→ **Exercise objective**: Please carry on the diary entry below about a long walk and a research poster from the point where it stops.

Given my hectic schedule of the past week or so (this marks day 9 on non-stop work) after the interviews were over I went for 12 mile walk to clear my head and stretch some non-thinky muscles for a change.  I’d say I did it to relax, but at the speed I try and walk, relaxing doesn’t get much of a look in!  Still, it’s the last long walk I’ll do before the marathon this weekend down in Wiltshire.

Wednesday

My brain keeps suggesting a poster that looks like this!Came into campus today as it’s the last RPC-A session today (course review – which I suspect might be a bit painful to experience due to niggles with the course that a lot of people have expressed).  But I also came in to kickstart my research poster design.  I’ve really only got a week in which to pull this one together, though thankfully having my panel review this week has at least brought some of my thoughts on the research into sharp relief.  The feedback from the assessor will be useful in this respect too.  It’s a bit annoying that as I don’t have the MS Office suite at home I can’t easily work on the poster at home.  Might play about with Open Office designer later and see if that’s a viable alternative, as I don’t much fancy sitting in a student PC class room for the next week (and given that the one I’m currently sitting in is at 35DegsC I might just melt before then!).

I did sketch out a design for a poster a few weeks ago, but now I’m having second thoughts about it.  Given that I’ve really only got an hour to work on it before class, I plan to just mock something up visually and see how that looks on paper (A3, can’t print to A1 easily!).  It’ll at least give me some guidance, and then I can work offline tomorrow on the actual textural content.

→ **Listed entries**:
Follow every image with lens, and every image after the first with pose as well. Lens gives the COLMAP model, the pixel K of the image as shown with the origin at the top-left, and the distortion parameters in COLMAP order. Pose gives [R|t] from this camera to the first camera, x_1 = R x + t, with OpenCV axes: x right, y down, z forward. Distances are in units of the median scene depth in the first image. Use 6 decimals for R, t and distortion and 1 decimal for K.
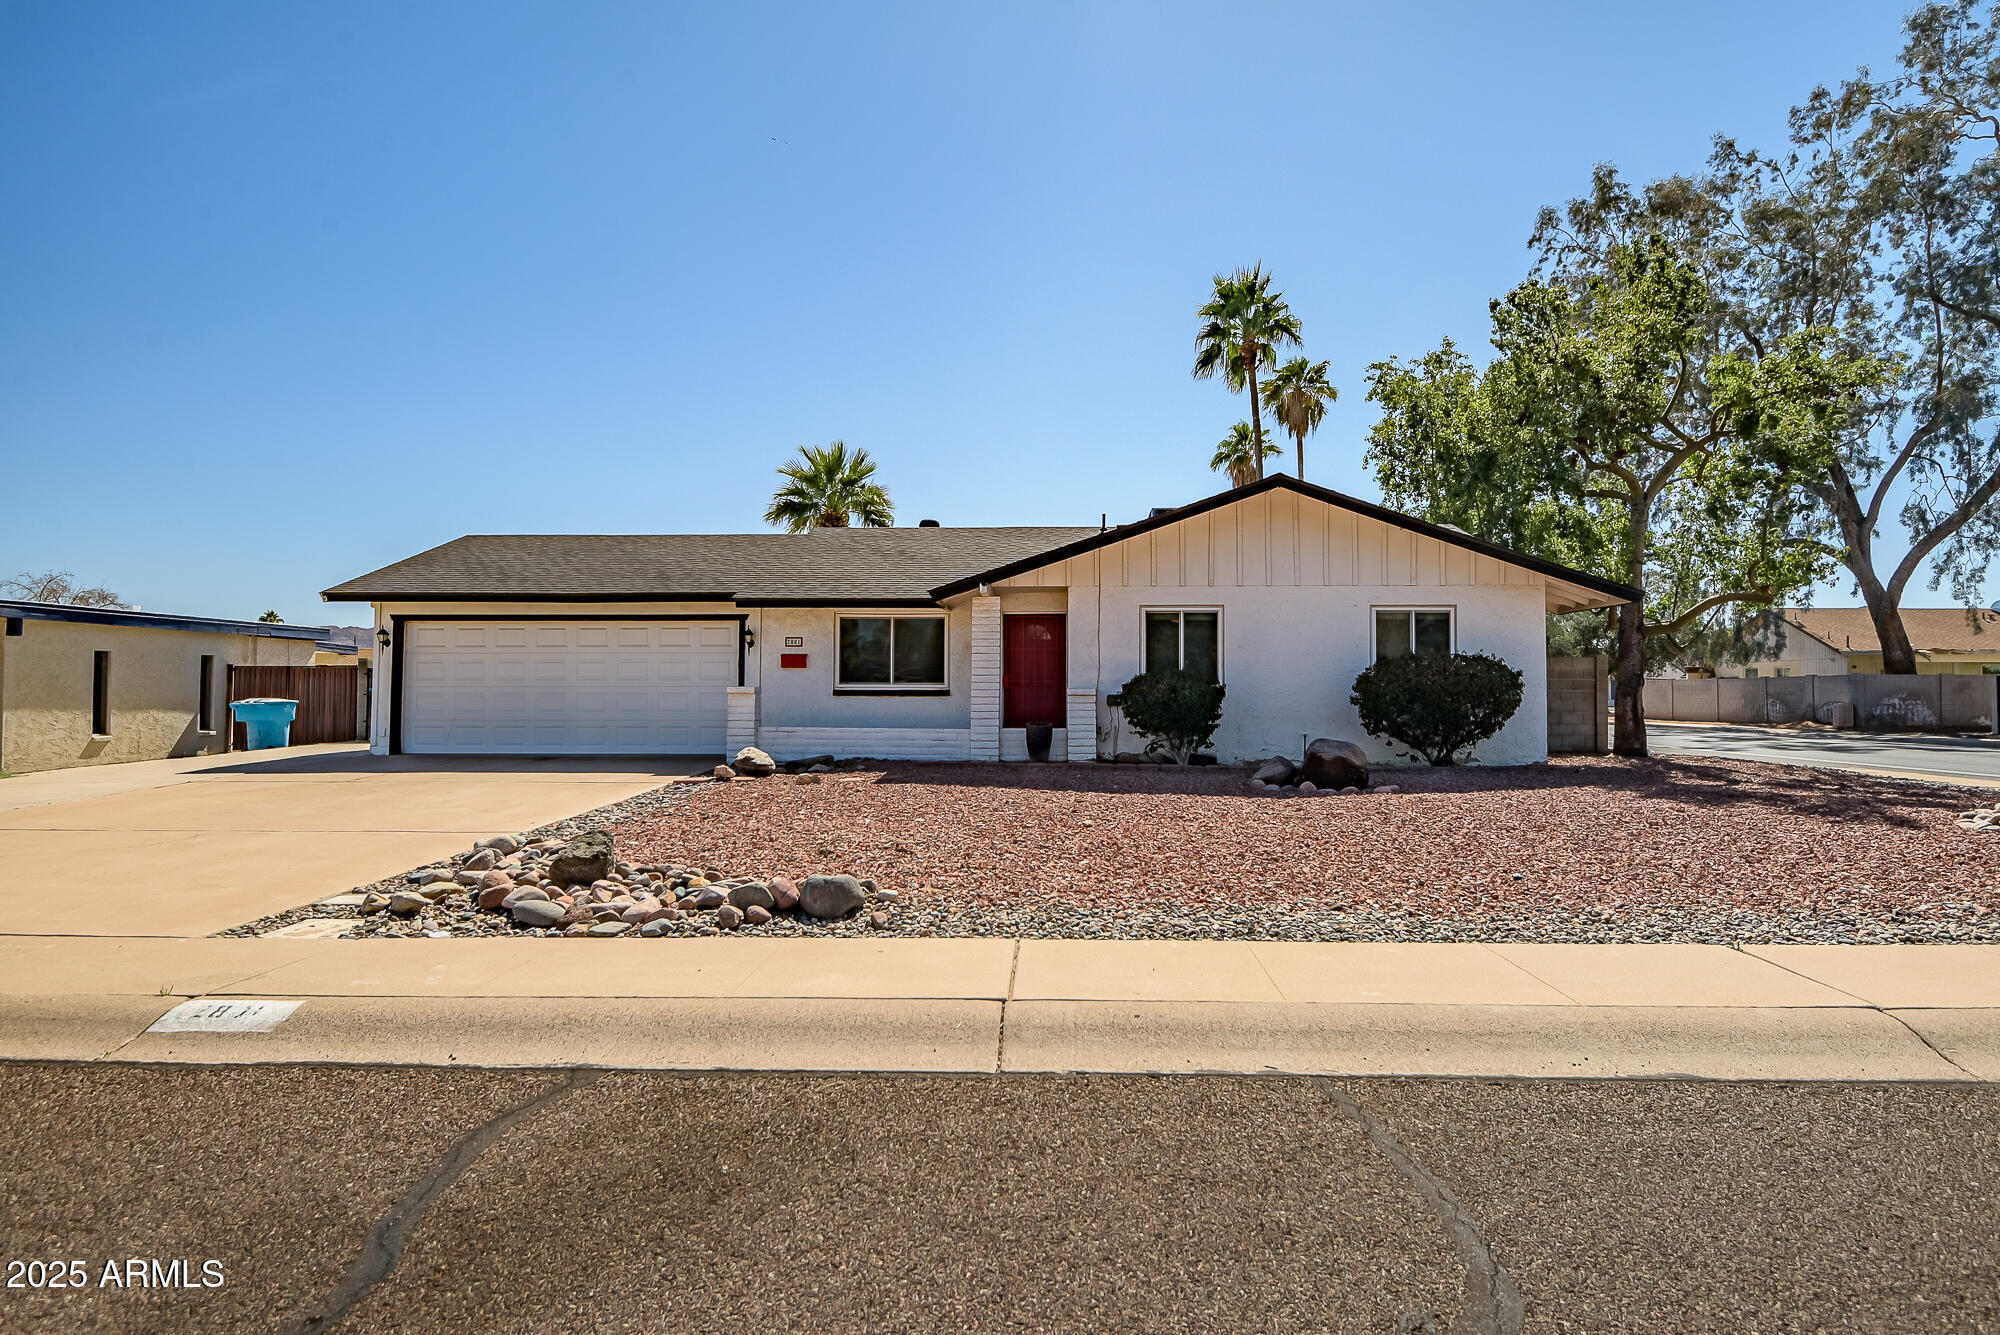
lens RADIAL K [[1147.5, 0, 1002.7], [0, 1147.5, 704.9], [0, 0, 1]] dist [0.001031, -0.013746]
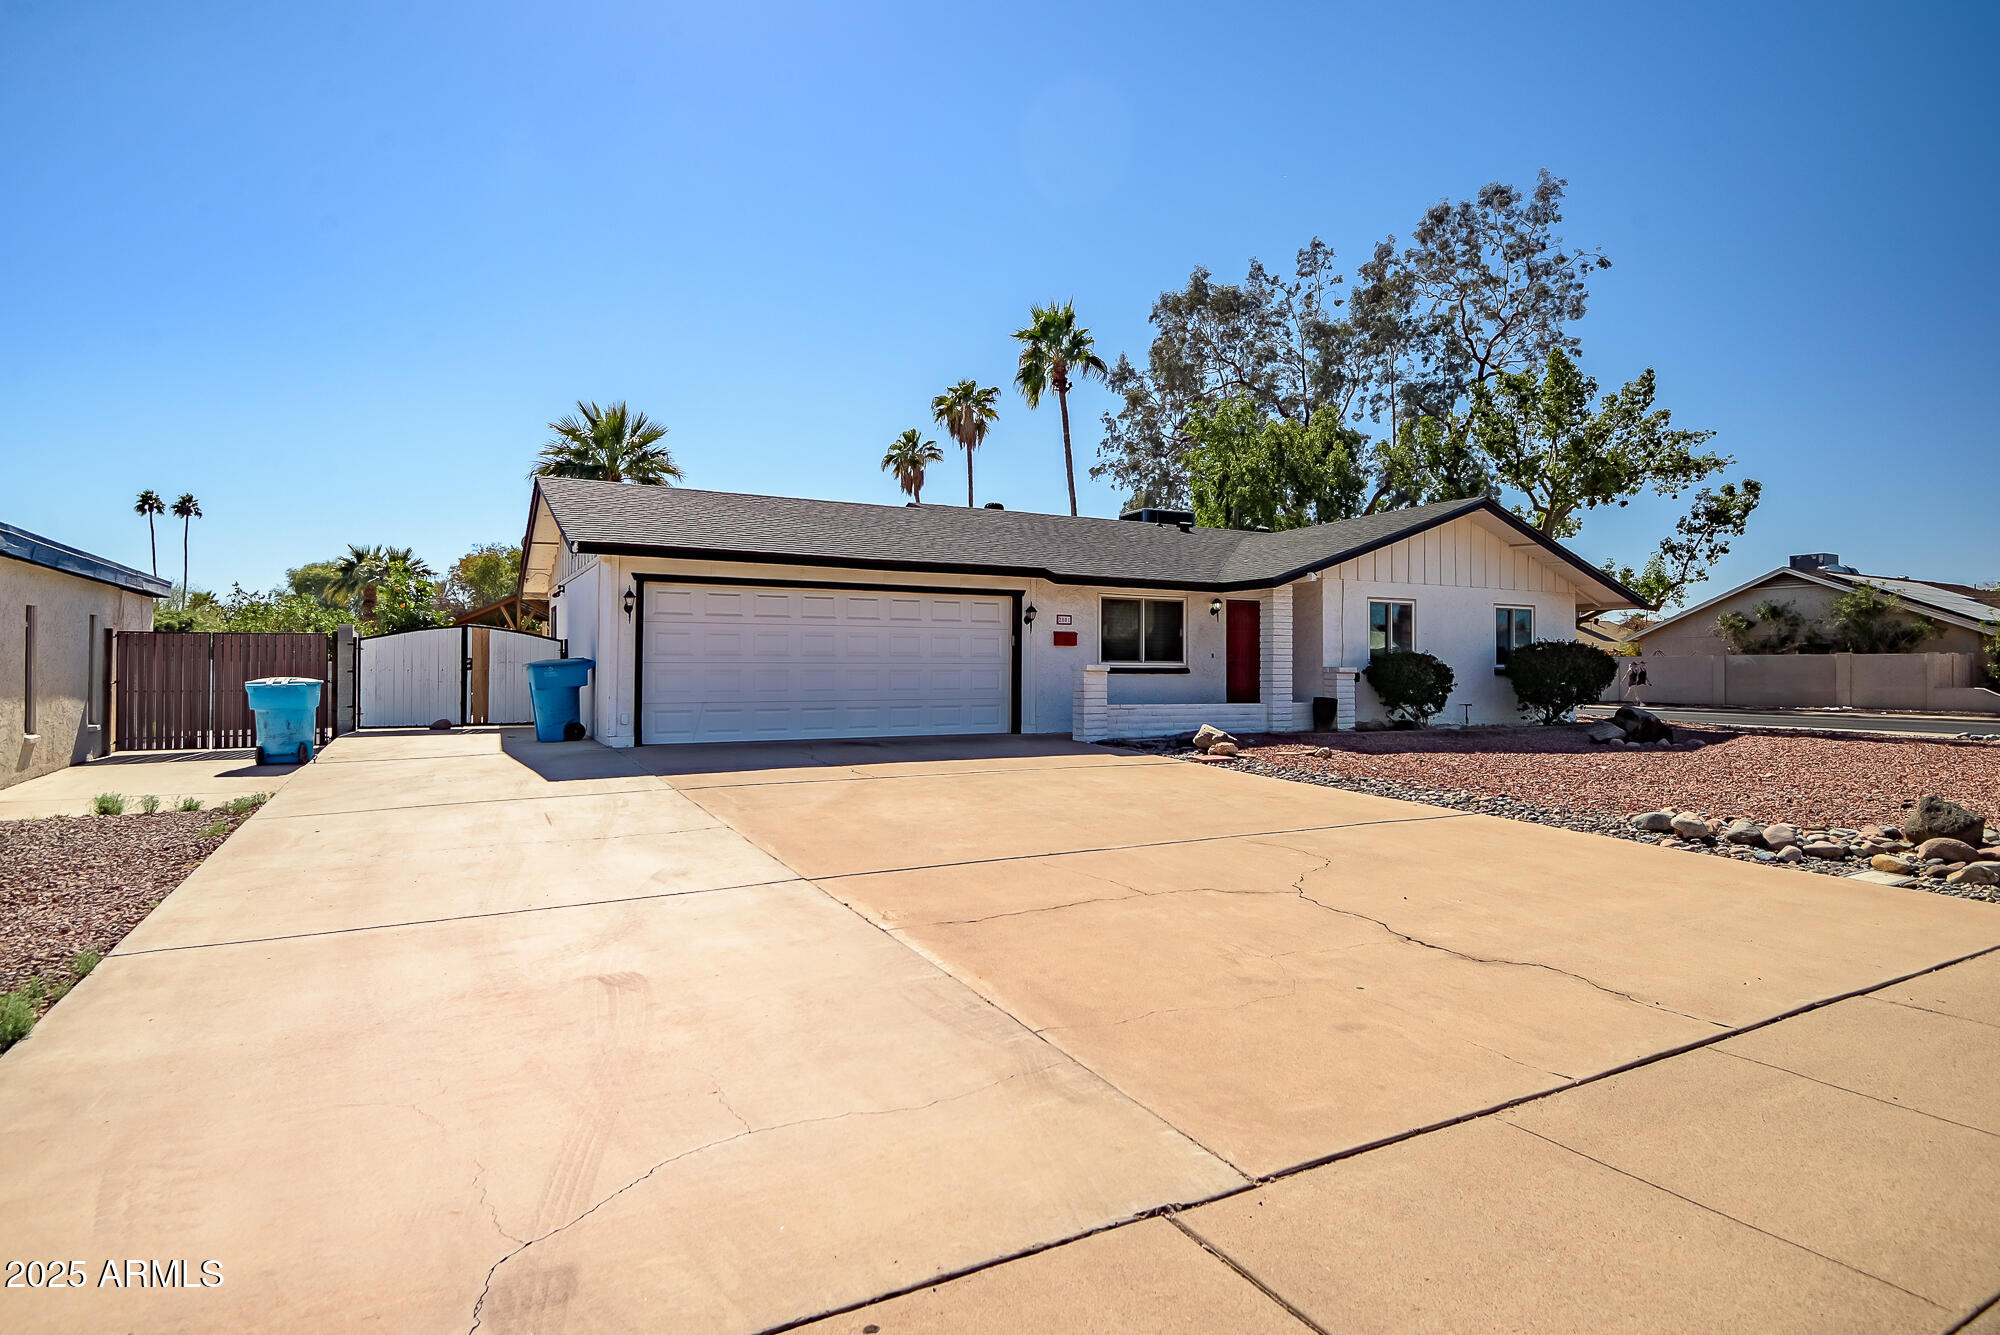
lens RADIAL K [[1046.4, 0, 1000.0], [0, 1046.4, 667.5], [0, 0, 1]] dist [0.003025, -0.000142]
pose [[0.861474, 0.002341, 0.507797, -0.687104], [0.005244, 0.999895, -0.013507, -0.001155], [-0.507775, 0.014299, 0.861371, 0.240659]]
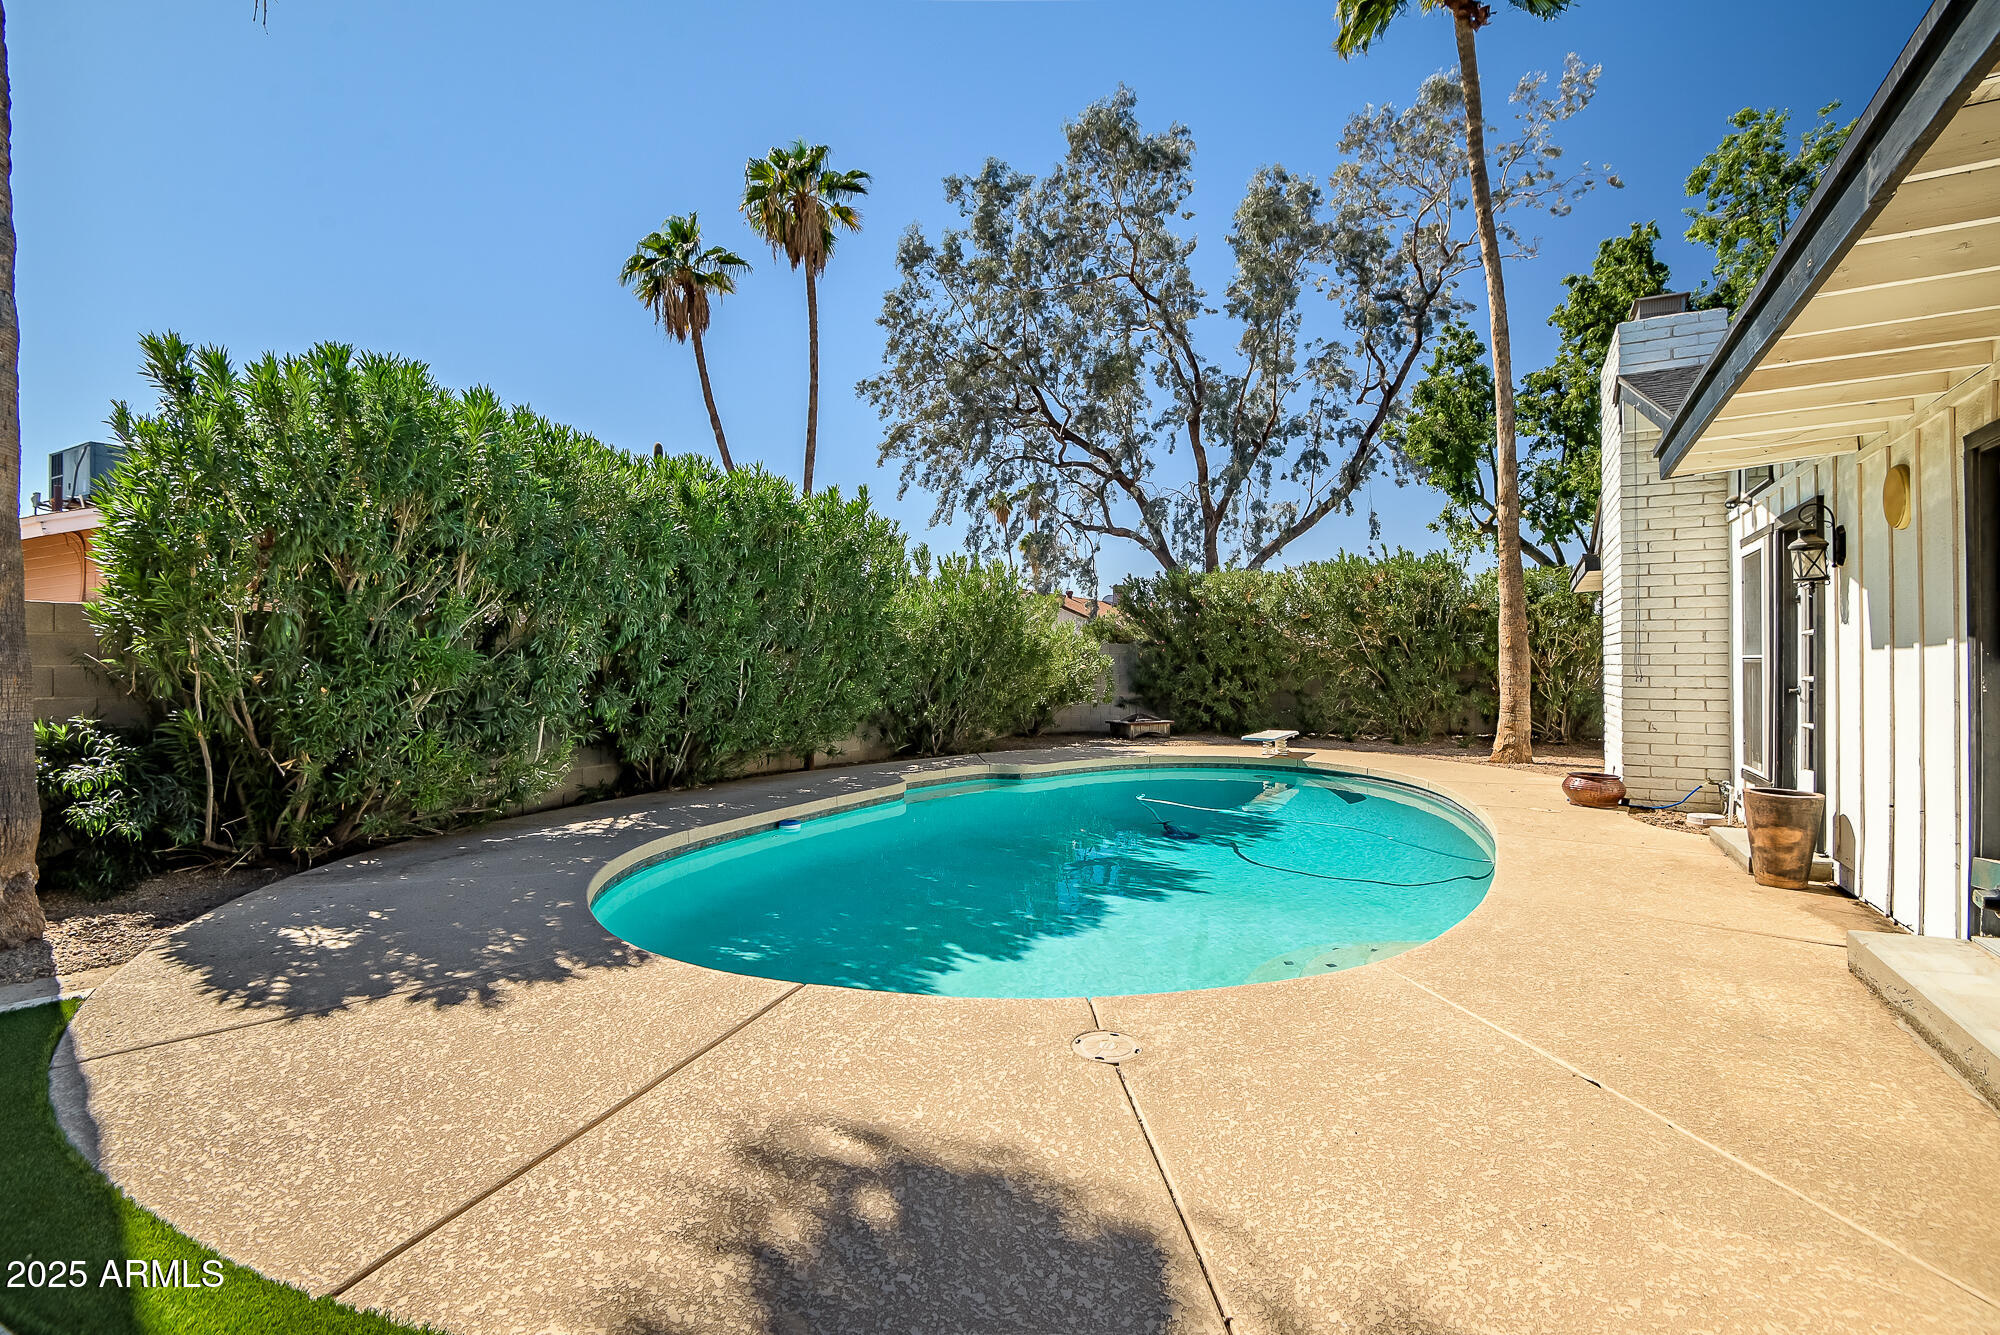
lens RADIAL K [[901.4, 0, 993.0], [0, 901.4, 652.0], [0, 0, 1]] dist [0.038796, -0.039743]
pose [[0.450476, 0.007964, 0.892753, -0.378869], [0.003336, 0.999938, -0.010603, -0.061308], [-0.892782, 0.007754, 0.450422, 1.928675]]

→ **Output below**:
[Later] Well the feedback session about lived up to the rest of the RPC course, it had some good bits and some not so great bits.  And it didn’t deliver everything that was promised at the start, not least of which was the idea to record us talking us about our research again.  Waaaaay back at the start of the course we were recorded talking about our research briefly.  The idea was at the end of the course that this would happen again and then we could could compare how much we had improved in our thinking and communication skills.  Given that about 2/3 of the people on the course didn’t bother showing up for this last session, it was perhaps just as well.

We spent the two hours instead giving the (slightly nervous) tutor course feedback.  It wasn’t exactly cathartic as some of the complaints we might have aired didn’t really seem worth the while, given that this is the last year the RPC course runs in this format.  And given that we’re now beyond the course, there’s always a slight disinclination to say anything as it won’t be of tangible benefit to ourselves.  I think we did experience a little of the British reserve as well – if you can’t say anything good about something, don’t say anything.

After this slightly tense two hours a small group of us retired to the student union beer garden.  This might sound like typical student behaviour, but for me this was:

  • a) The first time I’ve set foot in the union since I wandered through at the start of October.
  • b) The first time I’ve been out with any of my PhD course mates socially full-stop.
  • c) Probably the first time I’ve been in a pub in 7 months.

*sigh* My social life basically sucks, okay.

I always knew that living off and working mostly off campus and being a mature student wouldn’t make for an especially social time, but I had kinda hoped something might have happened before now.  However, this was a delightful couple of hours, and so I’m going to probably end today with a smile on my face.  Although having learned about a Spanish tradition involving a goat, a church steeple and the phrase “hurled from the top” I shall probably remain perhaps a little disturbed!

Oh, and we only left around 5pm because the union was hosting some kind of awards ceremony so they threw us out.  Been a while since I’m been thrown out of anywhere!

Thursday

Back to normality with a day interviewing, and transcribing.  Thought about doing some work on my poster, but in the end decided to think about it tomorrow afternoon in a bit more detail.  That way I can mull it over the long weekend and then crack into it full steam the following week.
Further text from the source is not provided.